EXCERPT TO READ:
============
How can I refactor and unit test complex legacy Java EE5 EJB methods?

Question

My colleagues and I are currently introducing unit tests to our legacy Java EE5 codebase. We use mostly JUnit and Mockito. In the process of writing tests, we have noticed that several methods in our EJBs were hard to test because they did a lot of things at once.

I'm fairly new to the whole testing business, and so I'm looking for insight in how to better structure the code or the tests. My goal is to write good tests without a headache.

This is an example of one of our methods and its logical steps in a service that manages a message queue:

• consumeMessages

  • acknowledgePreviouslyDownloadedMessages

  • getNewUnreadMessages

  • addExtraMessages (depending on somewhat complex conditions)

  • markMessagesAsDownloaded

  • serializeMessageObjects

The top-level method is currently exposed in the interface, while all sub-methods are private. As far as I understand it, it would be bad practice to just start testing private methods, as only the public interface should matter.

My first reaction was to just make all the sub-methods public and test them in isolation, then in the top-level method just make sure that it calls the sub-methods. But then a colleague mentioned that it might not be a good idea to expose all those low-level methods at the same level as the other one, as it might cause confusion and other developers might start using when they should be using the top-level one. I can't fault his argument.

So here I am.

How do you reconcile exposing easily testable low-level methods versus avoiding to clutter the interfaces? In our case, the EJB interfaces.
============
PROVIDED DATA:
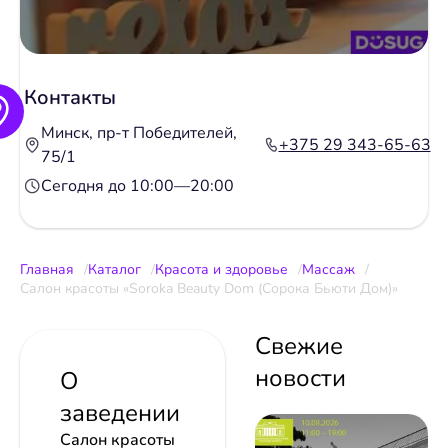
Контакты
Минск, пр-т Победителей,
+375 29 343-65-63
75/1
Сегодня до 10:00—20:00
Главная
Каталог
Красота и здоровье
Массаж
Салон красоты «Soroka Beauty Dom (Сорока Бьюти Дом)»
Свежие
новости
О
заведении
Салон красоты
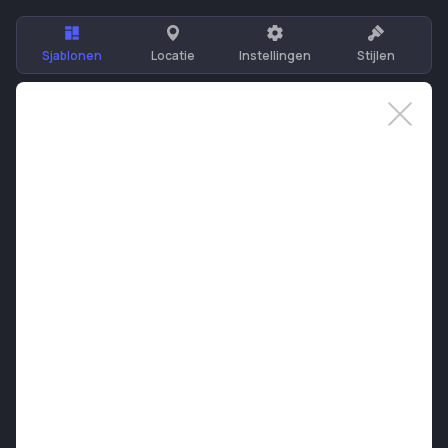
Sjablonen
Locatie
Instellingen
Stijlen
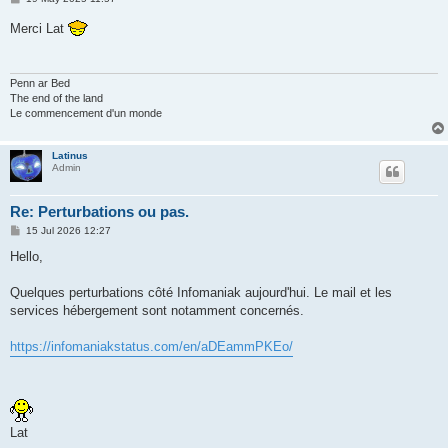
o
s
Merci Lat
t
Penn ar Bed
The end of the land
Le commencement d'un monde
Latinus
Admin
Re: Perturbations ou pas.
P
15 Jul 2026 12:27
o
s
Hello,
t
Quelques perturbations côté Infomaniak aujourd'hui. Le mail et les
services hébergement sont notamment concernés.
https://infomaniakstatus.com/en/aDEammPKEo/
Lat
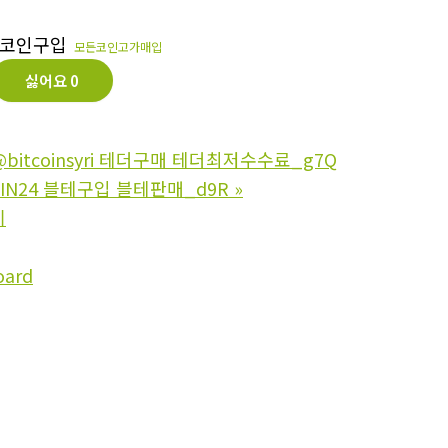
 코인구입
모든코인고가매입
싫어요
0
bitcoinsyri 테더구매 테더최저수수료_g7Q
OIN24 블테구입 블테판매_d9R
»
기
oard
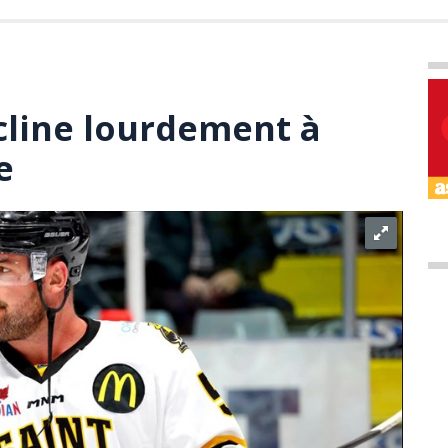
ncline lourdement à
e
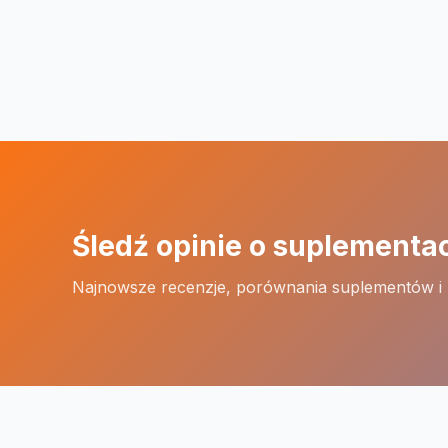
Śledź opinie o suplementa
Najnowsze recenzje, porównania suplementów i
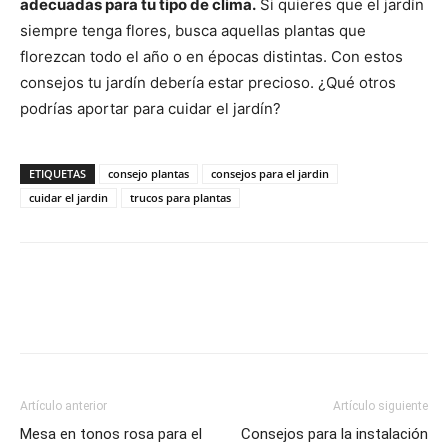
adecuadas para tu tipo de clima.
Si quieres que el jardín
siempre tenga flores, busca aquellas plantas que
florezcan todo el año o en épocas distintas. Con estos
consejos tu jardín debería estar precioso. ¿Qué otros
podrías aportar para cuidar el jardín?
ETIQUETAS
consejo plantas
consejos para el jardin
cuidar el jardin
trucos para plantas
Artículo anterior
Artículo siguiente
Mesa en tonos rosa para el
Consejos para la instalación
============
WORK ORDER 1: From the question about unit testing legacy EJB methods, copy word for word the passage starting with "I'm fairly new" and going on through "somewhat complex conditions)".
WORK ORDER 2: Extend the question about unit testing legacy EJB methods, starting right after its final sentence.

WRITTEN REPLY 1:
I'm fairly new to the whole testing business, and so I'm looking for insight in how to better structure the code or the tests. My goal is to write good tests without a headache.

This is an example of one of our methods and its logical steps in a service that manages a message queue:

• consumeMessages

  • acknowledgePreviouslyDownloadedMessages

  • getNewUnreadMessages

  • addExtraMessages (depending on somewhat complex conditions)

WRITTEN REPLY 2:
I've read in other unit test questions that one should use dependency injection or follow the single responsibility principle, but I'm having trouble applying it in practice. Would anyone have pointers on how to apply that kind of pattern to the example method above?

Would you recommend other general OO patterns or Java EE patterns?

Answer 1

At first glance, I would say that we probably need to introduce a new class, which would 1) expose public methods that can be unit tested but 2) not be exposed in the public interface of your API.

As an example, let's imagine that you are designing an API for a car. To implement the API, you will need an engine (with complex behavior). You want to fully test your engine, but you don't want to expose details to the clients of the car API (all I know about my car is how to push the start button and how to switch the radio channel).

In that case, what I would do is something like that:

public class Engine {
  public void doActionOnEngine() {}
  public void doOtherActionOnEngine() {}
}


public class Car {
  private Engine engine;

  // the setter is used for dependency injection
  public void setEngine(Engine engine) {
    this.engine = engine;
  }

  // notice that there is no getter for engine

  public void doActionOnCar() {
    engine.doActionOnEngine();
  }

  public void doOtherActionOnCar() {
    engine.doActionOnEngine();
    engine.doOtherActionOnEngine(),
  }
}

For the people using the Car API, there is no way to access the engine directly, so there is no risk to do harm. On the other hand, it is possible to fully unit test the engine.

Answer 2

Dependency Injection (DI) and Single Responsibility Principle (SRP) are highly related.

SRP is basicly stating that each class should only do one thing and delegate all other matters to separate classes. For instance, your serializeMessageObjects method should be extracted into its own class -- let's call it MessageObjectSerializer.

DI means injecting (passing) the MessageObjectSerializer object as an argument to your MessageQueue object -- either in the constructor or in the call to the consumeMessages method. You can use DI frameworks to do this for, but I recommend to do it manually, to get the concept.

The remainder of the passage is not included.